START EXERCISE MATERIALS

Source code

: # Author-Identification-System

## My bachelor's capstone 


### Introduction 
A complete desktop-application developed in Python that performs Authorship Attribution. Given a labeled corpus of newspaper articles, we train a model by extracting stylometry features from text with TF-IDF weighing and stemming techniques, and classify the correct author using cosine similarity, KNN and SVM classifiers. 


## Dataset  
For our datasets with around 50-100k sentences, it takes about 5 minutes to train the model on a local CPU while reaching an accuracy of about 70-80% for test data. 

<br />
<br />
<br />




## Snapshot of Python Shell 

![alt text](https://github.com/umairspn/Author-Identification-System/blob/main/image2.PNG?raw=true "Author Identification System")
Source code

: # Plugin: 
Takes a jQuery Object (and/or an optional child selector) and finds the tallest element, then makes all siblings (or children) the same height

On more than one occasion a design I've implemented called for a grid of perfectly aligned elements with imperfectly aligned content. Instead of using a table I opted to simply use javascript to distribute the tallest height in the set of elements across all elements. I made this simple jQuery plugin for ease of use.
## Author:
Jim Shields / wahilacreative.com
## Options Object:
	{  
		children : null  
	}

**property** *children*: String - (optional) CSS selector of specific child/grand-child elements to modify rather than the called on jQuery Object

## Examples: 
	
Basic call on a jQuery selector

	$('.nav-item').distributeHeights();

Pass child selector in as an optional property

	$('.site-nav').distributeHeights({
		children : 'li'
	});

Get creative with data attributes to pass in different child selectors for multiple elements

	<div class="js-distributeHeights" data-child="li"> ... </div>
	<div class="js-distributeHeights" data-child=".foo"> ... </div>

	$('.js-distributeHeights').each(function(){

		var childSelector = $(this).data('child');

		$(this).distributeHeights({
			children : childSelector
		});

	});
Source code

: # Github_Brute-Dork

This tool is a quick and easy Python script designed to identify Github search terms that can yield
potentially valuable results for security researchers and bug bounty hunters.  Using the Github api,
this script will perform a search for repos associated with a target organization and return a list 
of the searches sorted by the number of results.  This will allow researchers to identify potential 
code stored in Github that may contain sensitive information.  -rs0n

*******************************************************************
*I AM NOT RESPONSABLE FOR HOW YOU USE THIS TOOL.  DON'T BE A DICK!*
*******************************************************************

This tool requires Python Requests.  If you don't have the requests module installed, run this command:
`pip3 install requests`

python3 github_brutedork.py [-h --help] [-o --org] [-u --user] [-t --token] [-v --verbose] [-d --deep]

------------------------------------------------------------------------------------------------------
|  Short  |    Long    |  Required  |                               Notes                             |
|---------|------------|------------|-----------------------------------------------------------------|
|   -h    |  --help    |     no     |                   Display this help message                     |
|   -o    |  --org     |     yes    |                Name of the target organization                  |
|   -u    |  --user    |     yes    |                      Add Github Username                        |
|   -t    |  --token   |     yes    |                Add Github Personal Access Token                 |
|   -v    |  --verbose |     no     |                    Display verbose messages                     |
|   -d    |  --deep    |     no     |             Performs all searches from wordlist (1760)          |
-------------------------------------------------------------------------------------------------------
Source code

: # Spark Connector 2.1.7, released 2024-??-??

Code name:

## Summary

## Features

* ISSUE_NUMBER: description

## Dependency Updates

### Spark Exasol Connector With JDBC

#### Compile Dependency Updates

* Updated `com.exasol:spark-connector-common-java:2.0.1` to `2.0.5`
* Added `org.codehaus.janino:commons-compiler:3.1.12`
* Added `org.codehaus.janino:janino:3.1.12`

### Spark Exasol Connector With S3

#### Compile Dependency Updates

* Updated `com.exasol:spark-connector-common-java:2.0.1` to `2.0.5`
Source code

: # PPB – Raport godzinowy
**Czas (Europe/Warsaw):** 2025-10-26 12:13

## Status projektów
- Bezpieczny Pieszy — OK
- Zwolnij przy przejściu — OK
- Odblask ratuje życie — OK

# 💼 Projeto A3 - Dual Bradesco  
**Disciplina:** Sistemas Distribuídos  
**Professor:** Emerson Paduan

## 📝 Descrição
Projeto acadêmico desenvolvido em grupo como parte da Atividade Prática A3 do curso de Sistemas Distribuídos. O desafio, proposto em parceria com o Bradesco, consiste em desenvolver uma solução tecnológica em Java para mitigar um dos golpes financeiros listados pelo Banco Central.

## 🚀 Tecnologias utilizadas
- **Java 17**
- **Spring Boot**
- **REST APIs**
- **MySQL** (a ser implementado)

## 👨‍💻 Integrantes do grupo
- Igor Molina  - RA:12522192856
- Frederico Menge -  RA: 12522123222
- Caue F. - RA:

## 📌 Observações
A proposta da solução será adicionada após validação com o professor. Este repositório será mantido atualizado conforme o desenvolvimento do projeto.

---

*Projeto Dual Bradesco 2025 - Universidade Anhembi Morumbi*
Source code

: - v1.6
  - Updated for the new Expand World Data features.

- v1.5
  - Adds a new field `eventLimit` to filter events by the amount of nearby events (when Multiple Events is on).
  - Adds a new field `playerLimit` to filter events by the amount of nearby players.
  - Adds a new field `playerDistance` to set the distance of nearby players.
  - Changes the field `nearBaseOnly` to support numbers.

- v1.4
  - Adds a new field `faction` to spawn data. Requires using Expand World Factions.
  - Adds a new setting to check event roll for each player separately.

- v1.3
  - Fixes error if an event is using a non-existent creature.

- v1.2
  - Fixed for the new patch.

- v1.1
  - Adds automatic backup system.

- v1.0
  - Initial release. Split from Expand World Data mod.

END EXERCISE MATERIALS

Put the rows from the line containing "## Features" through the line containing "- Updated for" into a Markdown table with the columns Number and Line text, leaving out blank lines.

| Number | Line text |
|---|---|
| 1 | ## Features |
| 2 | * ISSUE_NUMBER: description |
| 3 | ## Dependency Updates |
| 4 | ### Spark Exasol Connector With JDBC |
| 5 | #### Compile Dependency Updates |
| 6 | * Updated `com.exasol:spark-connector-common-java:2.0.1` to `2.0.5` |
| 7 | * Added `org.codehaus.janino:commons-compiler:3.1.12` |
| 8 | * Added `org.codehaus.janino:janino:3.1.12` |
| 9 | ### Spark Exasol Connector With S3 |
| 10 | #### Compile Dependency Updates |
| 11 | * Updated `com.exasol:spark-connector-common-java:2.0.1` to `2.0.5` |
| 12 | Source code |
| 13 | : # PPB – Raport godzinowy |
| 14 | **Czas (Europe/Warsaw):** 2025-10-26 12:13 |
| 15 | ## Status projektów |
| 16 | - Bezpieczny Pieszy — OK |
| 17 | - Zwolnij przy przejściu — OK |
| 18 | - Odblask ratuje życie — OK |
| 19 | # 💼 Projeto A3 - Dual Bradesco   |
| 20 | **Disciplina:** Sistemas Distribuídos   |
| 21 | **Professor:** Emerson Paduan |
| 22 | ## 📝 Descrição |
| 23 | Projeto acadêmico desenvolvido em grupo como parte da Atividade Prática A3 do curso de Sistemas Distribuídos. O desafio, proposto em parceria com o Bradesco, consiste em desenvolver uma solução tecnológica em Java para mitigar um dos golpes financeiros listados pelo Banco Central. |
| 24 | ## 🚀 Tecnologias utilizadas |
| 25 | - **Java 17** |
| 26 | - **Spring Boot** |
| 27 | - **REST APIs** |
| 28 | - **MySQL** (a ser implementado) |
| 29 | ## 👨‍💻 Integrantes do grupo |
| 30 | - Igor Molina  - RA:12522192856 |
| 31 | - Frederico Menge -  RA: 12522123222 |
| 32 | - Caue F. - RA: |
| 33 | ## 📌 Observações |
| 34 | A proposta da solução será adicionada após validação com o professor. Este repositório será mantido atualizado conforme o desenvolvimento do projeto. |
| 35 | --- |
| 36 | *Projeto Dual Bradesco 2025 - Universidade Anhembi Morumbi* |
| 37 | Source code |
| 38 | : - v1.6 |
| 39 |   - Updated for the new Expand World Data features. |